A) Serum-starved BT-474, NCI-N87 and ACHN cells were treated with appropriate antibodies or PBS for 30 minutes followed by HRGβ stimulation for 10 minutes. B) NCI-N87 cells were treated with either the A5/F4 oligoclonal or PBS and stimulated with HRGβ, as appropriate, over a 60 minute time course. Cell lysates were analyzed by western blot and probed with anti-pAKT(S473) as a marker for ligand-induced signaling. Membranes were probed with anti-beta actin mAb that served as loading control.

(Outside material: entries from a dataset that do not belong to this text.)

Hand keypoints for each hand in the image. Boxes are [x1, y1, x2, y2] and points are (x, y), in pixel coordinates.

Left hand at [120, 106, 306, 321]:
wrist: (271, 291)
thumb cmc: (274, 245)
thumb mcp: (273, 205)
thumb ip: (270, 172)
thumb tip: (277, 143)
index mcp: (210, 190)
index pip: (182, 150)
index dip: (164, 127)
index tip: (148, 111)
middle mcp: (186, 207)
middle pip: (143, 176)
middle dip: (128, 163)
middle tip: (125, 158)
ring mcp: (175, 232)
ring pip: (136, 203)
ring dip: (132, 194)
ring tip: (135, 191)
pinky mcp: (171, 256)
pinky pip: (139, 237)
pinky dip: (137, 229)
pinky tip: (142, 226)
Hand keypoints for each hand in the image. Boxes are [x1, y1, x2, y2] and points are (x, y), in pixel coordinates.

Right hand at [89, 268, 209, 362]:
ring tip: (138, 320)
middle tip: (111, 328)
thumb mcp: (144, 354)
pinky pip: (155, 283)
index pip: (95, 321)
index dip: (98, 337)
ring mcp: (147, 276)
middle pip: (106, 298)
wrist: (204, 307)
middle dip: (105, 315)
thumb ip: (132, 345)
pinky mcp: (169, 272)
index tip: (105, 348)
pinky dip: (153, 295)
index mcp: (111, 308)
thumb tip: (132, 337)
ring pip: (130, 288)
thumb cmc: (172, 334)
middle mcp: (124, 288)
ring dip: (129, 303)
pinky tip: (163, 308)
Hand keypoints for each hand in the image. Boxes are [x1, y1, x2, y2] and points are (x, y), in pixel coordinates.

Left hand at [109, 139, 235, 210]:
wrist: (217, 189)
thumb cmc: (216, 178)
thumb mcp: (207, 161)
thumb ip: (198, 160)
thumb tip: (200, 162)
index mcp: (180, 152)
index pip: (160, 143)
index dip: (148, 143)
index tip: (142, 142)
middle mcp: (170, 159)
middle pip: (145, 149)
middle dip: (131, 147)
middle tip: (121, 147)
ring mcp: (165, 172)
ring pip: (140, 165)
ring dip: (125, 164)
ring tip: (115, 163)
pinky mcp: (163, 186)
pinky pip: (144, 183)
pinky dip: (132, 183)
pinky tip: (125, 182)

Figure 4. Effects of anti-ErbB3 mAbs on basal ErbB3 signaling.

BT-474, NCI-N87 and ACHN cells growing in complete media were serum starved for 12–16 hours and treated with 1 µM A5, 1 µM F4, 1.6 nM trastuzumab (T), 100 nM cetuximab (C), PBS or combinations of A5/F4 (AF), A5/F4/trastuzumab (AFT), or A5/F4/Cetuximab (AFC) for a prescribed time. Cell lysates were analyzed by western blot with pERBB3(Y1289) and pAKT(S473) mAbs as markers of ERBB3 signaling, as well as anti-beta actin mAb as a loading control.

Figure 5. Combining A5 and F4 IgGs improves growth inhibition of ERBB3-positive cell lines and synergizes with ERBB-targeted agents.

Individual, pairwise, and triple combinations of A5, F4 and either trastuzumab or erlotinib (as appropriate) were serially diluted (2-fold dilution scheme) and incubated with the ERBB2-positive cell lines, BT-474, SK-BR-3, NCI-N87, and EGFR-positive cell line ACHN, as noted. Concentration plotted on the x-axis refers to anti-ERBB3 IgG concentration. Trastuzumab and erlotinib are at 1∶200 molar ratios with anti-ERBB3 antibodies. The impact of treatment on cell viability was quantified with Cell-Titer Blue. Vehicle-treated controls for each cell line were set at 100%. Values plotted represent the means ± standard error of the means (SEM) for between 2–6 independent experiments, each carried out in triplicate.

Figure 6. The A5/F4 oligoclonal exhibits in vivo efficacy.

NCR nu/nu mice harboring 120–150 mm³ NCI-N87 subcutaneous tumor xenografts were randomly assigned into treatment groups (n≥6/group) and received i.p injections as described in Methods. Means +/−SEM of percentage tumor volume growth is shown for each measurement. Statistical analysis was performed with Wilcoxon Ranked Sum test.